The reported incidences of AKI vary, and are confounded by differences in diagnosis, definition criteria, or hospital discharge coding. The rate of hospitalizations for AKI in US Medicare patients increased by approximately 35% between 2010 and 2019. Patients with diabetes were hospitalized with AKI at a greater than 2-fold higher rate compared with those without diabetes, and patients with chronic kidney disease (CKD) and diabetes were hospitalized with AKI at a more than 7.5-fold higher rate compared to patients with neither pre-existing condition. Overall incidence of AKI among hospitalized patients ranges from 13% to 22%. In the intensive care unit (ICU), the incidence of AKI is higher. Prediction scores have been developed for outcomes of AKI, but have had variable success in terms of reproducibility or utility.
Acute tubular necrosis (ATN) accounts for 45% of cases of AKI. ATN is caused by sepsis in approximately 20% of ICU patients. Prerenal azotemia, obstruction, glomerulonephritis, vasculitis, acute interstitial nephritis, acute on chronic kidney disease, and atheroembolic injury account for most of the remainder.

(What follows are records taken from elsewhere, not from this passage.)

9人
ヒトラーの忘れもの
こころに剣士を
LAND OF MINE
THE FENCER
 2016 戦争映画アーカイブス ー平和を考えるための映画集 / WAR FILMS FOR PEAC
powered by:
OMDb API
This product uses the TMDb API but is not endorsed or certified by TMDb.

The incidence of contrast nephropathy varies, and is reported to be the third most common cause of AKI in hospitalized patients. One large systematic review and meta-analysis reported a 9% incidence of contrast-induced nephropathy in patients undergoing angiography for any reason, including percutaneous intervention for coronary artery disease, with 0.5% of patients requiring dialysis.
Up to 7% of patients hospitalized with AKI require renal replacement therapy. In the ICU, the mortality rate exceeds 50% in patients with multiorgan failure who require dialysis. Minor rises in creatinine (≥0.3 mg/dL) are associated with an increased risk of hospital mortality, increased risk of chronic kidney disease, and higher odds of progressing to end-stage renal failure.